Malgré le plaisir de la lecture, je tire toutefois une certaine perplexité de ce roman, d'autant plus que la fin, relativement ouverte, ne répond pas à la question principale: elle est vraie, cette prophétie, ou pas? Le monde va-t-il oui ou non prendre fin par une nuit d'apocalypse? Nos riches bourgeois attendent...

jeudi 5 août 2021

La gamelle de juillet 2021

Comme tous les mois, retour sur les activités culturelles du mois précédent!

Sur petit écran

Pas de film.

Sur grand écran

Black Widow de Cate Shortland (2019)

Enfin, le retour des films à grand spectacle sur grand écran! Dommage que celui-ci manque d'envergure et ait du mal à trouver son ton: entre le comique lourd du père et les émotions que je n'ai pas pu partager par manque d'attachement à une famille à peine rencontrée, je n'ai pas été très convaincue. Et puis il y a beaucoup d'explosions, mais bon, tout le monde n'est pas Michael Bay. Reste une Scarlett Johansshon très convaincante, elle, comme toujours, et la satisfaction de voir une deuxième super-héroïne Marvel avoir droit à son film.

Cruella de Craig Gillespie (2021)

Un divertissement sympathique, plus prenant que le début, qui laisse présager d'un film très familial, ne le laisse craindre. Emma Stone (actrice que je n'aime pas du tout, pourtant) incarne très bien le personnage et Emma Thomson est formidable. Pour les amateurs de mode, il y a aussi de très belles tenues. Précisons toutefois qu le meilleur personnage du film est... un chihuaha. 😅

Du côté des séries

Loki – saison 2 (2021)

J'aurai donc détesté jusqu'au bout cette série que j'attendais avec tout l'amour du monde. Je suis désespérée.
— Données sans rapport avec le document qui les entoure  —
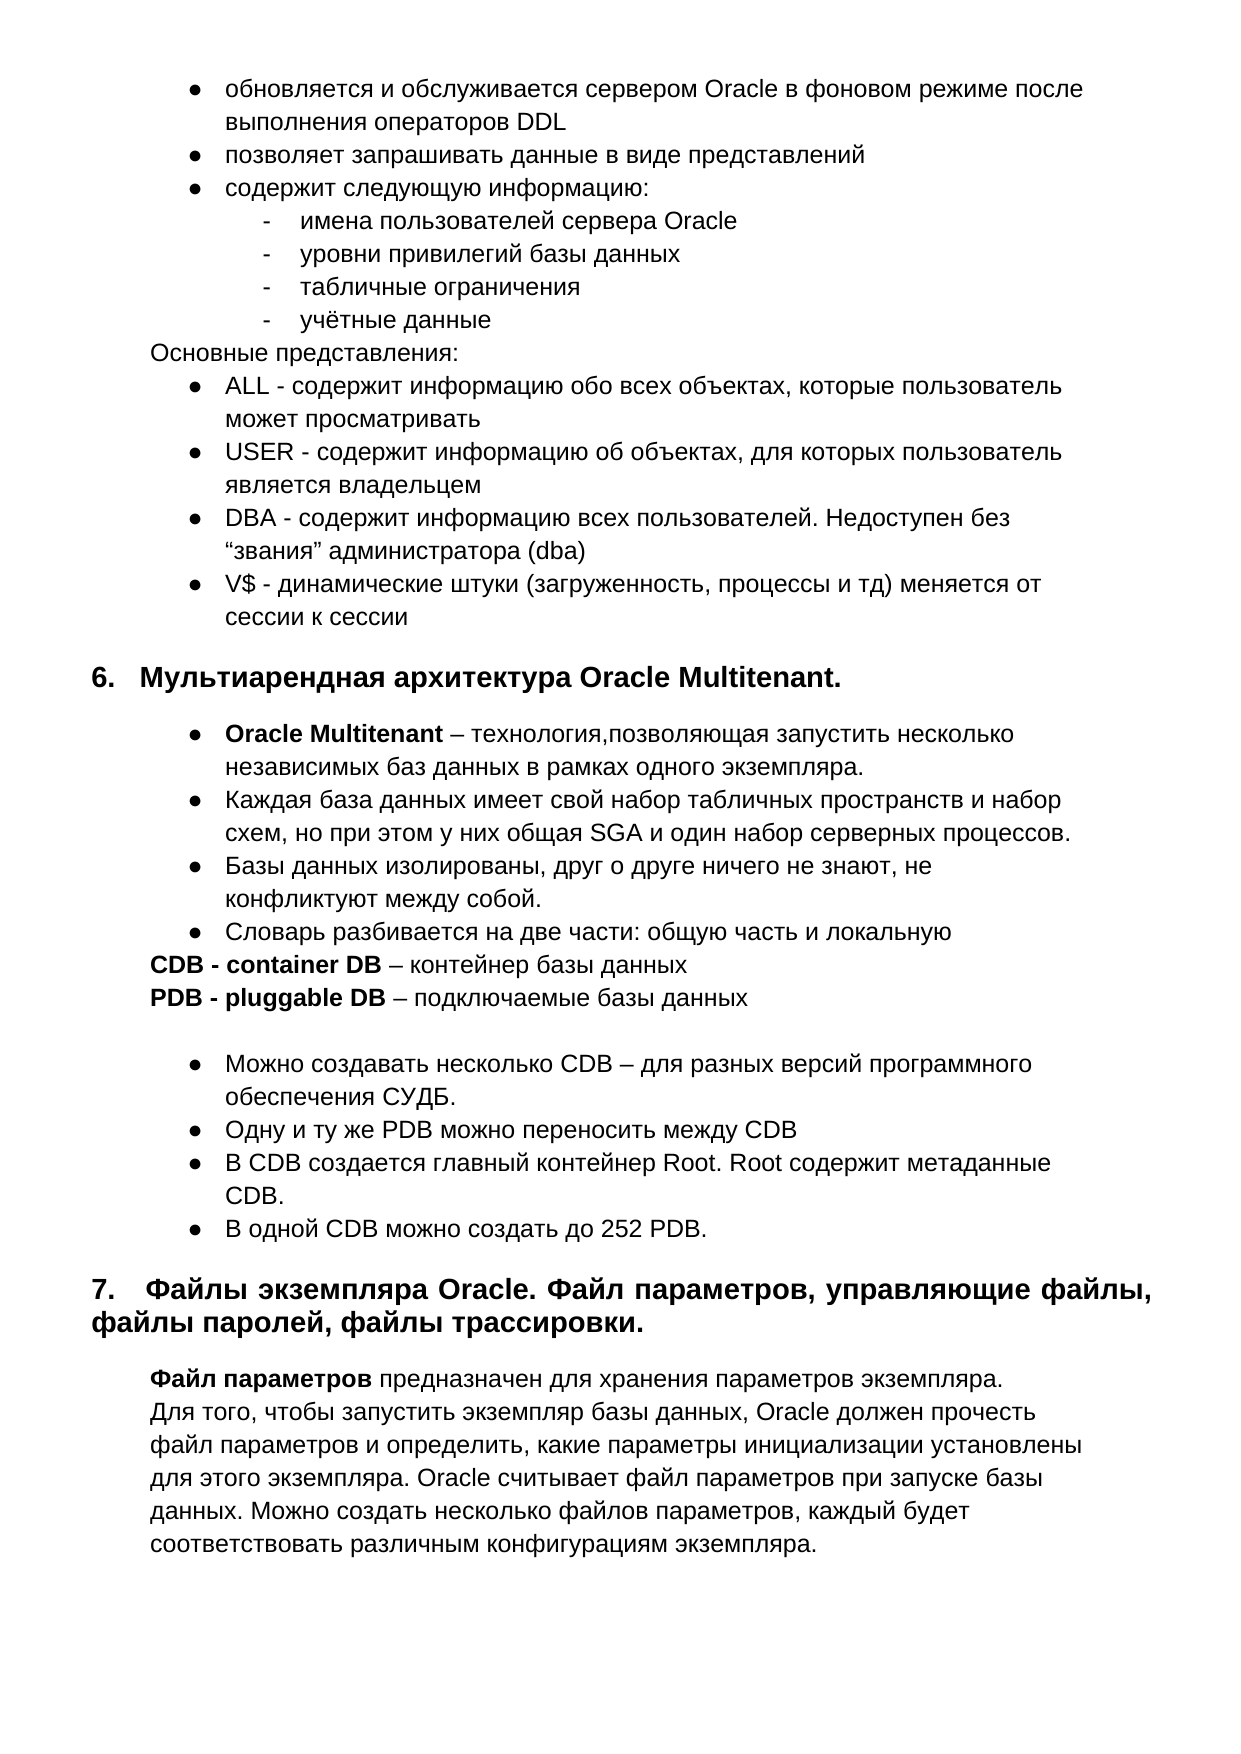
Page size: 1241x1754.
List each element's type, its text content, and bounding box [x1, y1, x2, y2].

list учётные данные [262, 305, 1090, 334]
list обновляется и обслуживается сервером Oracle в фоновом режиме после выполнения операторов DDL [187, 74, 1090, 136]
text Файл параметров предназначен для хранения параметров экземпляра. [150, 1364, 1090, 1393]
list Можно создавать несколько CDB – для разных версий программного обеспечения СУДБ. [187, 1049, 1090, 1111]
list имена пользователей сервера Oracle [262, 206, 1090, 234]
text Для того, чтобы запустить экземпляр базы данных, Oracle должен прочесть файл параметров и определить, какие параметры инициализации установлены для этого экземпляра. Oracle считывает файл параметров при запуске базы данных. Можно создать несколько файлов параметров, каждый будет соответствовать различным конфигурациям экземпляра. [150, 1397, 1090, 1558]
list В CDB создается главный контейнер Root. Root содержит метаданные CDB. [187, 1148, 1090, 1210]
text Основные представления: [150, 338, 1090, 367]
list Базы данных изолированы, друг о друге ничего не знают, не конфликтуют между собой. [187, 851, 1090, 912]
text CDB - container DB – контейнер базы данных [150, 950, 1090, 978]
list Каждая база данных имеет свой набор табличных пространств и набор схем, но при этом у них общая SGA и один набор серверных процессов. [187, 785, 1090, 846]
list V$ - динамические штуки (загруженность, процессы и тд) меняется от сессии к сессии [187, 569, 1090, 631]
text PDB - pluggable DB – подключаемые базы данных [150, 983, 1090, 1012]
list DBA - содержит информацию всех пользователей. Недоступен без “звания” администратора (dba) [187, 503, 1090, 565]
list Словарь разбивается на две части: общую часть и локальную [187, 917, 1090, 946]
list Oracle Multitenant – технология,позволяющая запустить несколько независимых баз данных в рамках одного экземпляра. [187, 719, 1090, 780]
list позволяет запрашивать данные в виде представлений [187, 140, 1090, 168]
list В одной CDB можно создать до 252 PDB. [187, 1214, 1090, 1243]
list Одну и ту же PDB можно переносить между CDB [187, 1115, 1090, 1144]
subtitle 7. Файлы экземпляра Oracle. Файл параметров, управляющие файлы, файлы паролей, файлы трассировки. [91, 1272, 1153, 1339]
subtitle 6. Мультиарендная архитектура Oracle Multitenant. [91, 660, 1153, 694]
list содержит следующую информацию: [187, 173, 1090, 202]
list USER - содержит информацию об объектах, для которых пользователь является владельцем [187, 437, 1090, 499]
list уровни привилегий базы данных [262, 239, 1090, 268]
list табличные ограничения [262, 272, 1090, 301]
list ALL - содержит информацию обо всех объектах, которые пользователь может просматривать [187, 371, 1090, 433]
Entre l'élément temporel, le Loki-bouffon, un Tom Hiddleston qui n'est pas exploité ne serait-ce qu'à 30 % de ses capacités, l'histoire d'amour d'une mièvrerie extraordinaire en soi et parfaitement navrante pour ce personnage-là et l'antagoniste de fin que j'ai juste eu envie d'étrangler, je n'ai jamais autant exprimé mon mécontentement devant un produit Marvel. 😅 Et je ne pouvais même pas me consoler en reluquant Loki parce que 1/ ils lui ont collé des cheveux encore plus huileux qu'avant, ce qui ne lui va pas, et 2/ parce qu'il était toujours habillé en humain alors que je le trouve sexy en Asgardien. Voilà. Le drame. Il me faudrait une cure de Thor 2 pour m'en remettre. Une dernière chose: le meilleur personnage de la série est un alligator. 👀🐊

Et le reste

Outre mon Cheval Magazine adoré, j'ai lu Translittérature, la revue de l'Association des traducteurs littéraires de France, une lecture de qualité sur des traductions et des traducteurs extraordinaires.